* [DESCRIPTION OF THE TASK]
Each line of the records needs to come back exactly as written.

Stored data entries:
§ §
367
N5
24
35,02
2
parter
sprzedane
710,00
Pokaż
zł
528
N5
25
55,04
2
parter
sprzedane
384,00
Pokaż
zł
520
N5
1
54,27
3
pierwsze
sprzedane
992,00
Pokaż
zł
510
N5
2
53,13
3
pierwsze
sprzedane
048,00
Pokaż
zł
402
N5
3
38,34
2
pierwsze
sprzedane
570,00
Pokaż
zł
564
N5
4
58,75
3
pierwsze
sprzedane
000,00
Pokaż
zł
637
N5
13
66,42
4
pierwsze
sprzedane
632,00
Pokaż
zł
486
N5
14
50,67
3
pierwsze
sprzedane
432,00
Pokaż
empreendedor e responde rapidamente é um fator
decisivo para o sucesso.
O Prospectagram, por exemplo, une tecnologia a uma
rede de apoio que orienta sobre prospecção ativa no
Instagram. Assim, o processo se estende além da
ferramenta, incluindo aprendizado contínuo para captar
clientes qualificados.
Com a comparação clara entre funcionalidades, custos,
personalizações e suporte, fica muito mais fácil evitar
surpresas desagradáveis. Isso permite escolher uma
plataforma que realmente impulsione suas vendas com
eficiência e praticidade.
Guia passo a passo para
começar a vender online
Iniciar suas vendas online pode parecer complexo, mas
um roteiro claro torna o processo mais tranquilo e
§ §
* [EXERCISE SOLUTION]
367
N5
24
35,02
2
parter
sprzedane
710,00
Pokaż
zł
528
N5
25
55,04
2
parter
sprzedane
384,00
Pokaż
zł
520
N5
1
54,27
3
pierwsze
sprzedane
992,00
Pokaż
zł
510
N5
2
53,13
3
pierwsze
sprzedane
048,00
Pokaż
zł
402
N5
3
38,34
2
pierwsze
sprzedane
570,00
Pokaż
zł
564
N5
4
58,75
3
pierwsze
sprzedane
000,00
Pokaż
zł
637
N5
13
66,42
4
pierwsze
sprzedane
632,00
Pokaż
zł
486
N5
14
50,67
3
pierwsze
sprzedane
432,00
Pokaż
empreendedor e responde rapidamente é um fator
decisivo para o sucesso.
O Prospectagram, por exemplo, une tecnologia a uma
rede de apoio que orienta sobre prospecção ativa no
Instagram. Assim, o processo se estende além da
ferramenta, incluindo aprendizado contínuo para captar
clientes qualificados.
Com a comparação clara entre funcionalidades, custos,
personalizações e suporte, fica muito mais fácil evitar
surpresas desagradáveis. Isso permite escolher uma
plataforma que realmente impulsione suas vendas com
eficiência e praticidade.
Guia passo a passo para
começar a vender online
Iniciar suas vendas online pode parecer complexo, mas
um roteiro claro torna o processo mais tranquilo e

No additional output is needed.